Einakter

Alles, was die zwölf Zeilen überschreitet - aber auch noch nicht an die Länge der Slamgedichte/die Vortragsdauer von drei Minuten (oder mehr) heranreicht.

Amsterdam & das hundertundzweite Gedicht

Gassen Amsterdam

Mit gewogenen Grüßen aus Amsterdam.

Mähliche Engelnähe

Ich kann nun mal nicht ändern, dass
Ich ständig ans Gemächt mir fass'
Erst dann füll' deine Kaffeetass'
Ich mach' das alles nicht zum Spaß!

Die Welt ist halt kein Wunschkonzert
Und manches läuft hier grundverkehrt

Es sind Massen betroffen von Hunger und Kriegen
Wie soll ein Poet all dies Elend besiegen?

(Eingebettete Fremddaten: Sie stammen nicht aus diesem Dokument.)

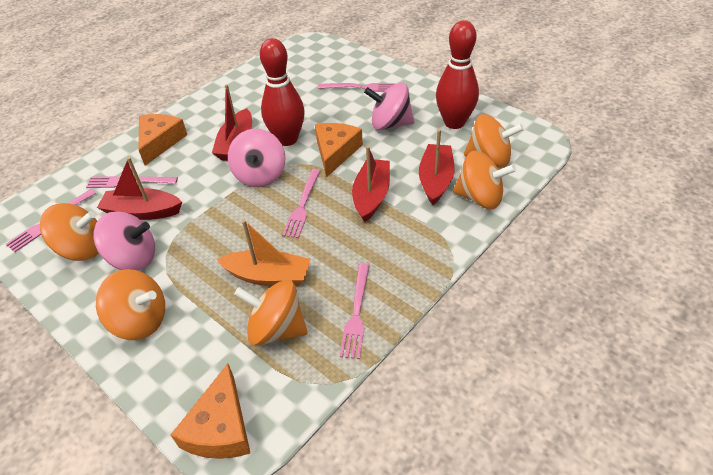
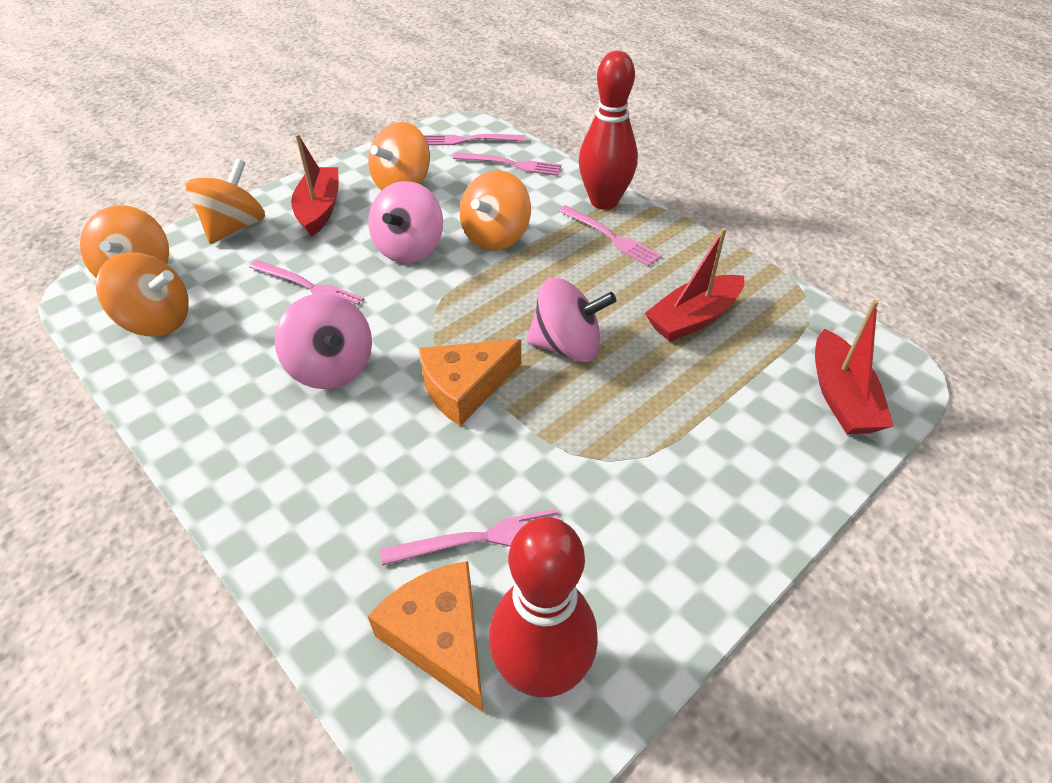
orange boat: 1 -> 0
orange cheese: 3 -> 2
red boat: 4 -> 3

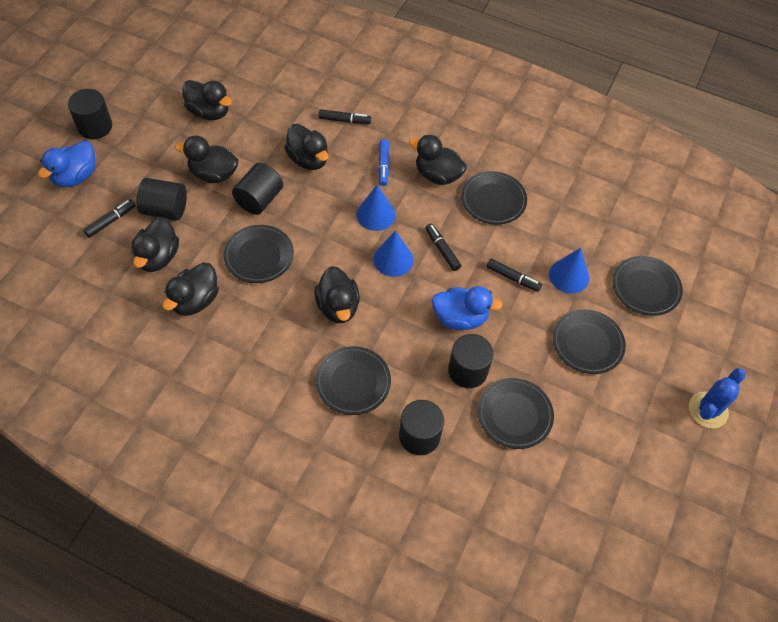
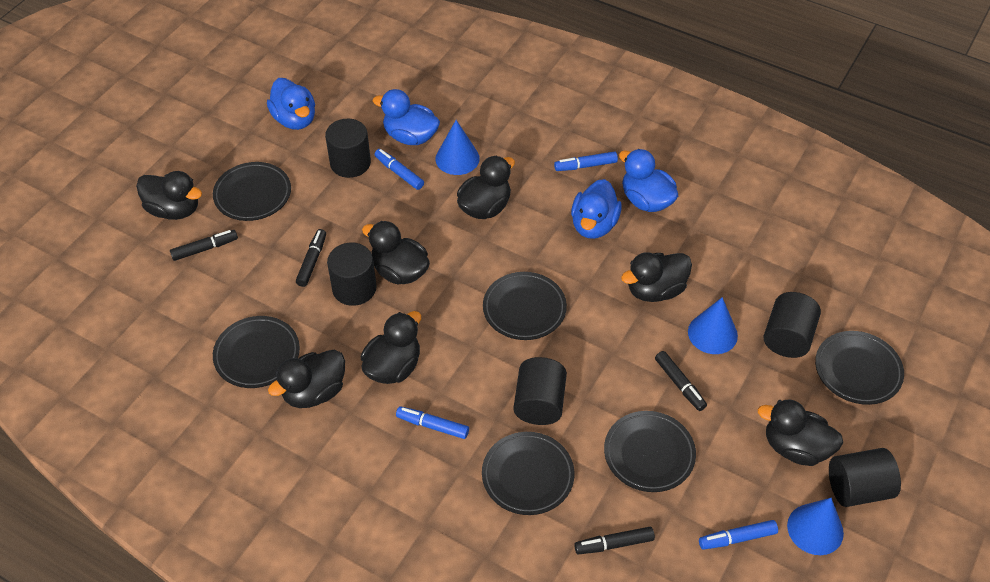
blue cactus: 1 -> 0
blue duck: 2 -> 4
blue marker: 1 -> 4

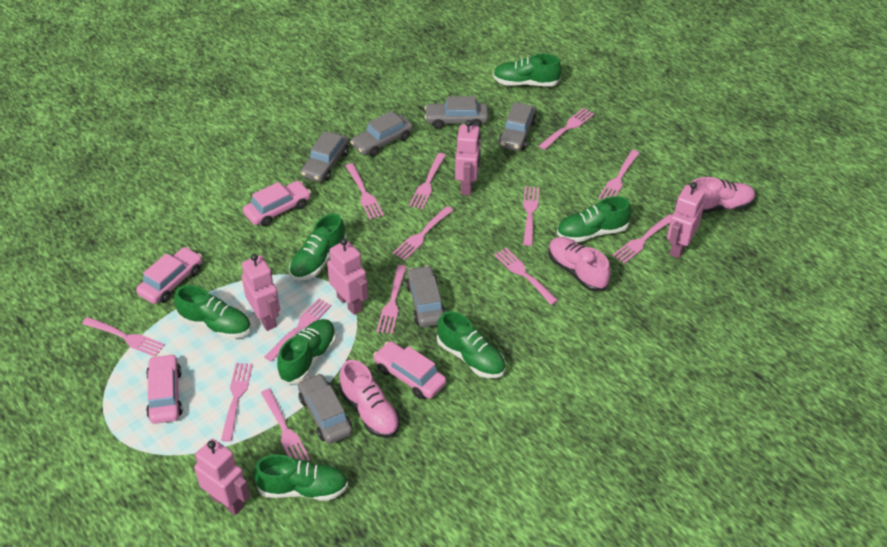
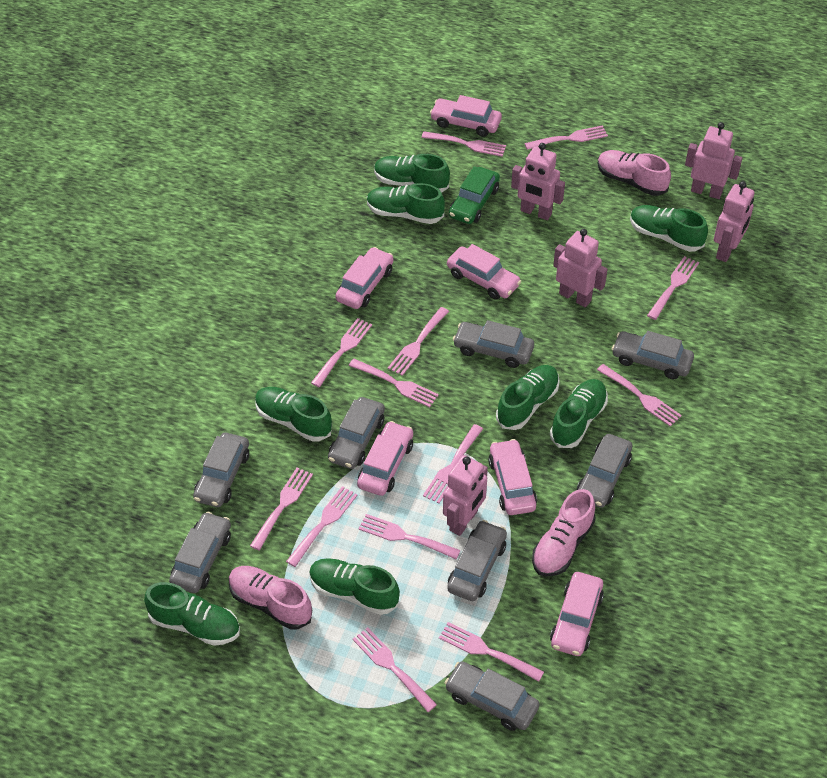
green car: 0 -> 1
green shoe: 7 -> 8
grey car: 6 -> 8
pink car: 4 -> 6

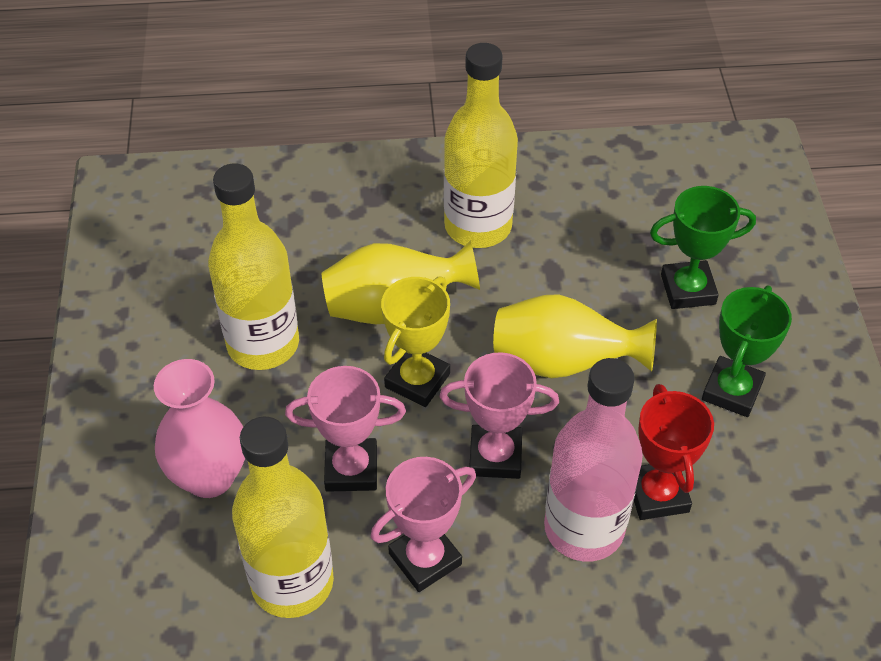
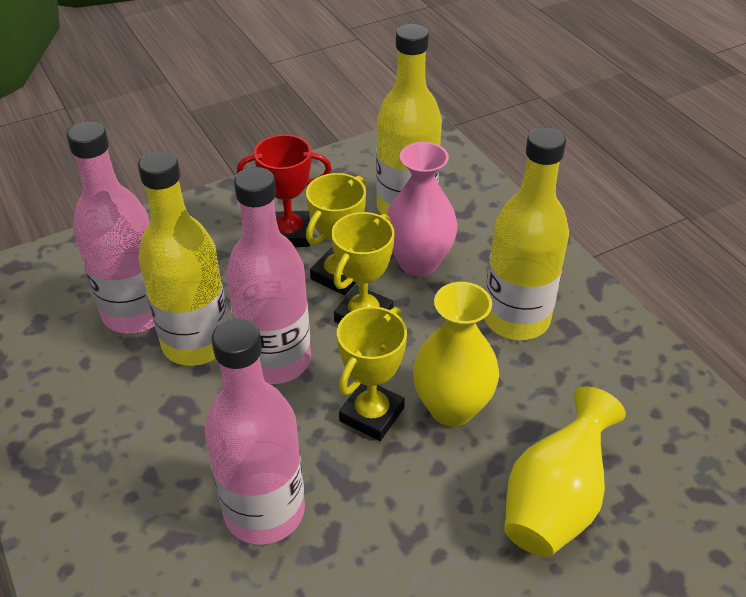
green trophy: 2 -> 0
pink bottle: 1 -> 3
pink trophy: 3 -> 0
yellow trophy: 1 -> 3

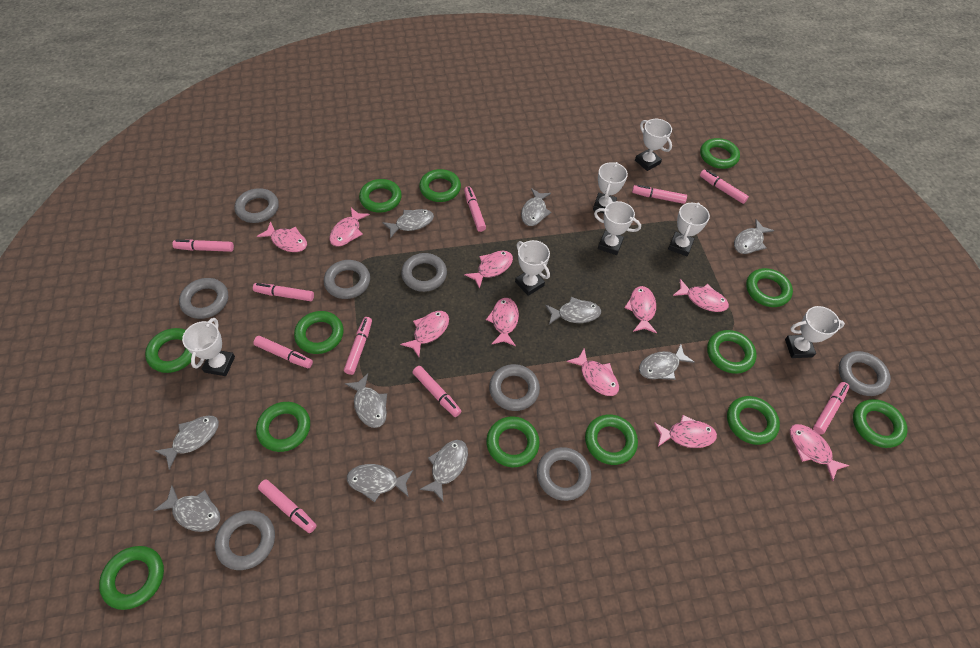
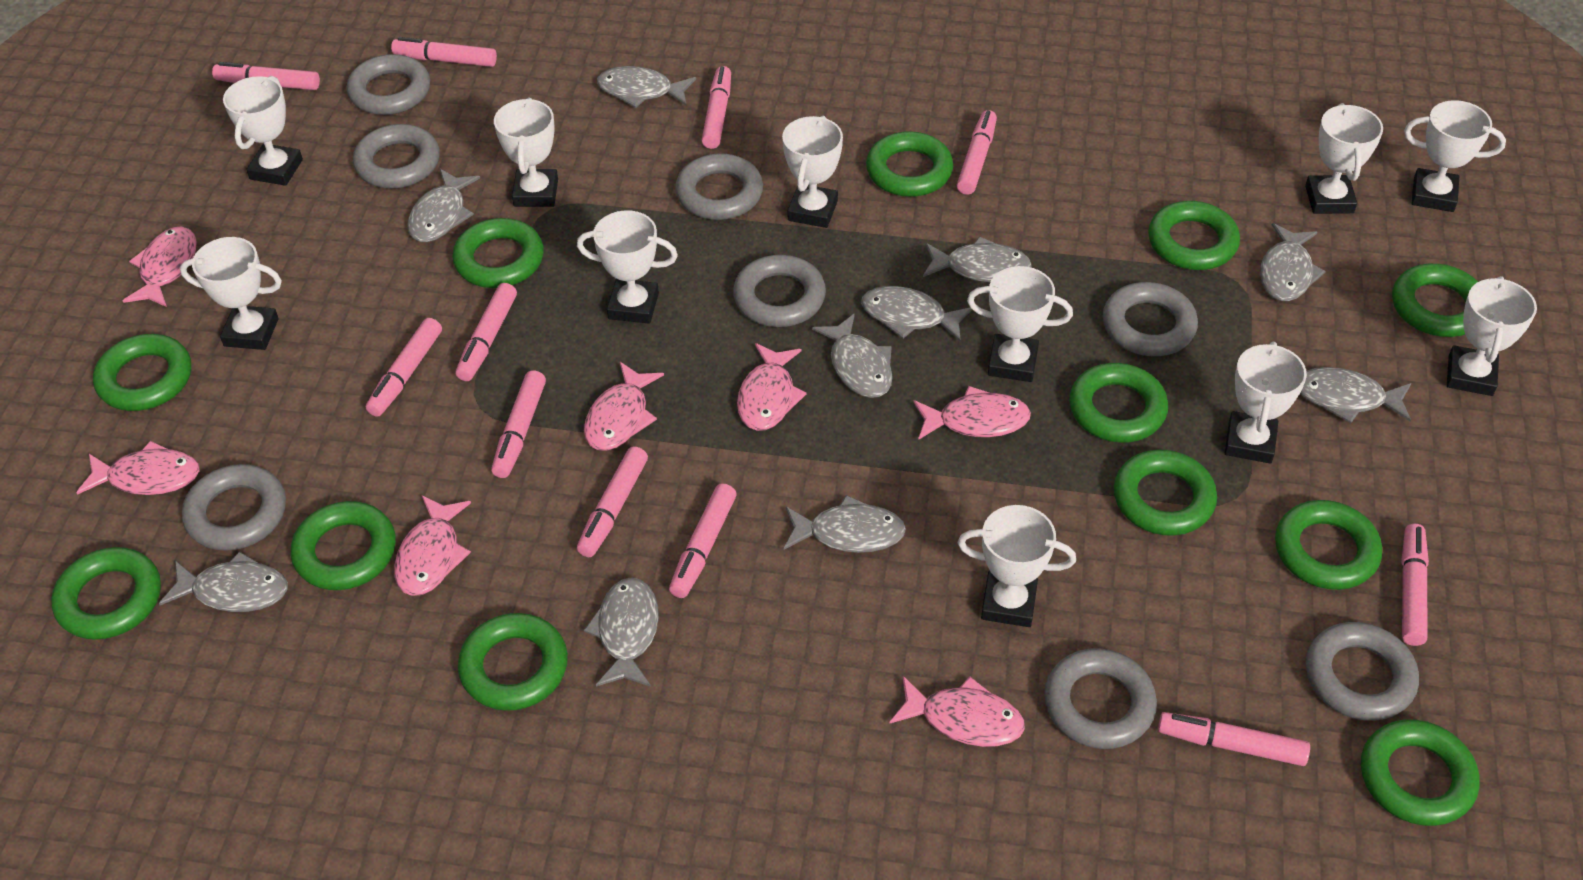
green ring: 13 -> 12
pink fish: 10 -> 7
pink marker: 10 -> 11
white trophy: 7 -> 11

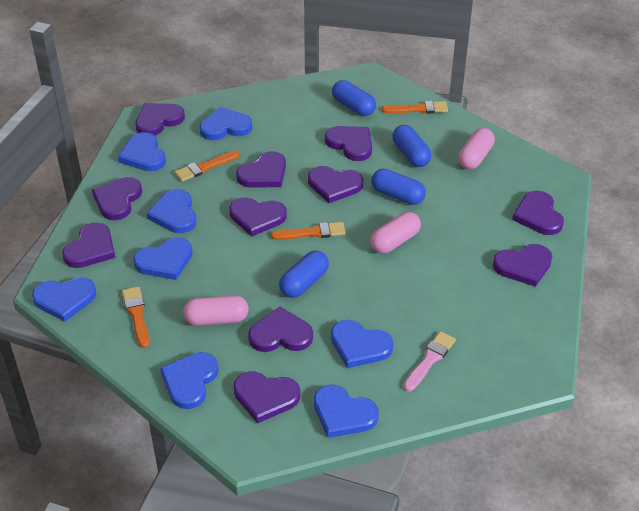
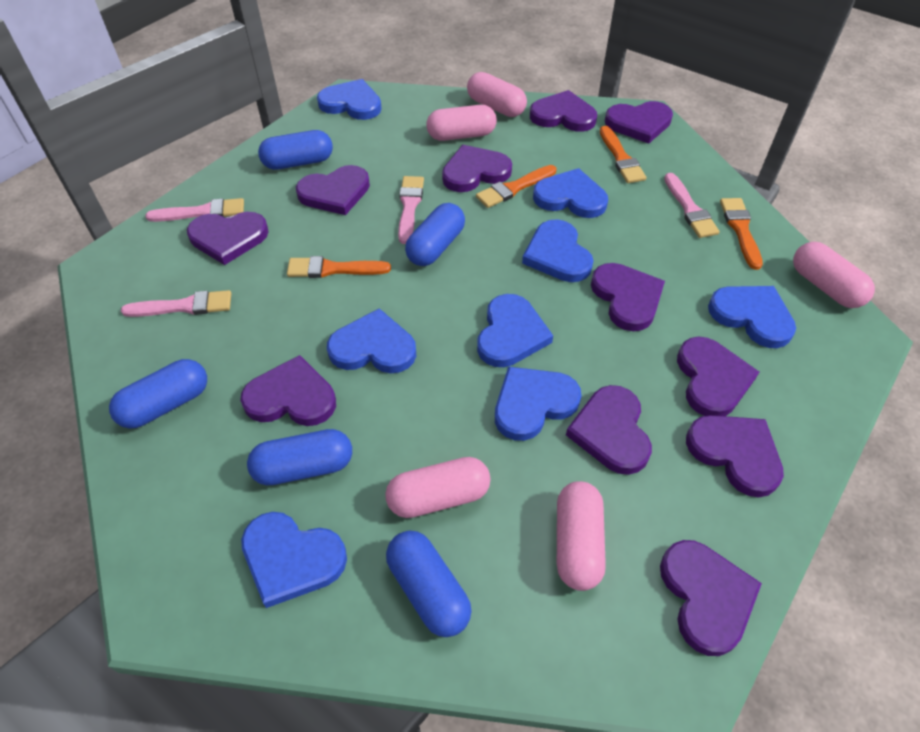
blue capsule: 4 -> 5
pink brush: 1 -> 4
pink capsule: 3 -> 5

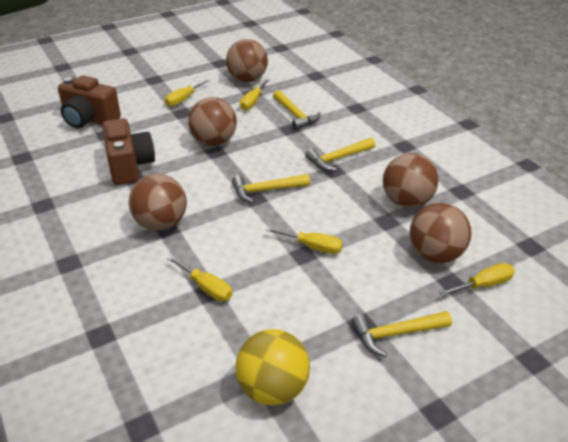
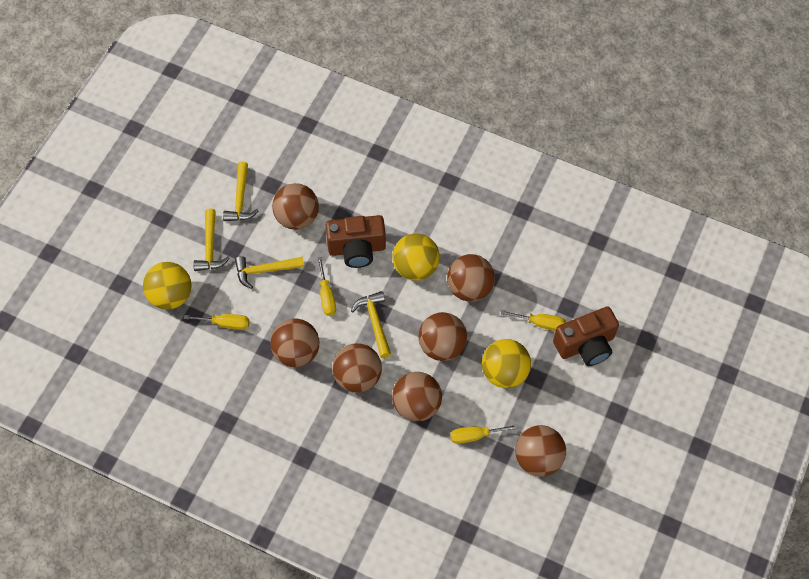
brown ball: 5 -> 7
yellow ball: 1 -> 3
yellow screwdriver: 5 -> 4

Doch, Baby, lass dir deinen Glauben
An eine bessre Welt nicht rauben!
Ich finde es bewundernswert
Wie dich dein Optimismus ehrt

Und klebt auch jetzt noch dann und wann
Am Tassenrand ein Sackhaar dran
Ich stopp das - eines Tages, maybe
Wir können Dinge ändern, Baby!

Substanz & das neunzigste Gedicht

Substanz Poetry Slam

Zurück in München. Zurück im Substanz. Mein zwanzigster Auftritt dort. Damit mein am zweithäufigsten besuchter Slam. Und ein Auftritt steht dieses Jahr gar noch an.

Slam und Substanz

Schau, die Macher schöner Worte
Locken wieder an zum Orte,
Wo in langen Warteschlangen
Hintenan harrt hart am bangen:
Wer da zum Durchquer'n der Pforte
Eine Bahn zu spät gewählt -
Wird wohl nicht nicht mehr 'reingelangen,
Weil beim Slam das Timing zählt.

Dort drinnen durchdringt das Gedränge im Raum
Ein Ohrenmuschelkuschelflaum,
Dass bald im Strahl der Wortkaskaden
Nackige Gedanken baden.
Schön berauscht von Show und Schaum
Krönt man einen Slam-Nomaden.

Mal gewinnt was haltlos Grelles,
Manchmal auch was Substanz-ielles -
Slam-Ruhm ehrt den Star nie lange
Und verweht auch allzu schnell. Es

... ist um eins nur keinem bange:
Ewig währt die Warteschlange.

Easy Isar & das zweiundachtzigste Gedicht

München Isarauen

Die zweite zweitägige Tourpause, die zweite Erkältung. Warum muss man sich gerade dann, wenn man sich erholen sollte, am dreckigsten fühlen? Zumindest das Isarufer hat sich von einer freundlichen Seite gezeigt, den folgenden Text aber nicht verhindern können.

WeltLebenArschloch

Hallo, altes Arschloch Leben!
Magst du mir wieder Saures geben?
Das schier mich in die Knie zwingt
Und scheue Euphorie durchdringt
Bis von dem Takt der Niederschläge
Ich zermartert, lull und träge
Kraftlos und berapplungsmüde
Letztlich optimismusprüde
Niederstrecke meine Waffen?!

Denkst du echt, das könnt'st du schaffen?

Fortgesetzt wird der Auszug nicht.